While Kempf doesn’t have an outdoor garden, he may have a talent for growing indoor plants, he admits: “I don’t know what it is, but I have multiple plants that I’ve been able to keep alive for a long period of time … but it’s kind of a fluke that in my mind that I was able to continue the process of the (banana tree) growing.”
Tropical plants can’t be grown outside year-round in Wisconsin, since they can’t survive the cold winters, said Shaun Christensen, floral designer at Christensen Florist and Greenhouses in Chippewa Falls.
Fruit trees require plentiful light — and plenty of time — before they’ll produce fruit, so many people don’t attempt to grow them in Wisconsin, Christensen said: “It’s not a plant that most people in their home can give enough light to produce fruit.”

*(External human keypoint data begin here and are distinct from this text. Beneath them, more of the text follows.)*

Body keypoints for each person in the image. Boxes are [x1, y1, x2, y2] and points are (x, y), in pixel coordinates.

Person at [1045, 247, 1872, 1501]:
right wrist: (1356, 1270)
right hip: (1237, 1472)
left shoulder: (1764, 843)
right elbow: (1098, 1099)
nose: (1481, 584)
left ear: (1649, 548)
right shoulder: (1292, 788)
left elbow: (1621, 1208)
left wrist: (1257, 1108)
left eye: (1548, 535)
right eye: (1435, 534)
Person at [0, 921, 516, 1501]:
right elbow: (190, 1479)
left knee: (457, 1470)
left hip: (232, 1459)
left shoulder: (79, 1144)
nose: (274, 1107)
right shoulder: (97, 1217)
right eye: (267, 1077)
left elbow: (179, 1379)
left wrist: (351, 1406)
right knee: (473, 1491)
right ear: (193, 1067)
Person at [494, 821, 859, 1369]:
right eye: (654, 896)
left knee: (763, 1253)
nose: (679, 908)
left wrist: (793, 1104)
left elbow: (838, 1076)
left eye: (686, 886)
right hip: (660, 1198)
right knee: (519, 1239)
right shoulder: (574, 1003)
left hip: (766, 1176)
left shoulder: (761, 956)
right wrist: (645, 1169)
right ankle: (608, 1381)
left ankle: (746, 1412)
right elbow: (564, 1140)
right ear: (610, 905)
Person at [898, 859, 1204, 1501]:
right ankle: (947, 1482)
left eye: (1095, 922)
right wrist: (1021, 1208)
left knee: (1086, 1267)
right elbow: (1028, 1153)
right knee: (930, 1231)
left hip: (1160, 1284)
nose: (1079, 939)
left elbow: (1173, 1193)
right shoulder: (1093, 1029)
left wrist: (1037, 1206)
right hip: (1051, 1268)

A hallway with glass windows that offers lots of light — like the banana tree’s spot at the elementary school — is ideal, he said.
“The energy’s got to come from somewhere, and with plants it’s all about light. If they’re not getting enough light, there’s not enough energy to create that fruit,” Christensen said.
The greenhouse doesn’t get many requests for tropical fruit trees from their Chippewa Valley customers, but has sold dwarf citrus and banana trees in the past, he said.
Kempf is excited for his students to return to the elementary and see the new fruit.
“I always told the kids it was a banana tree, but I don’t think they ever believed me,” Kempf said, laughing. “Now I have proof it’s a banana tree.”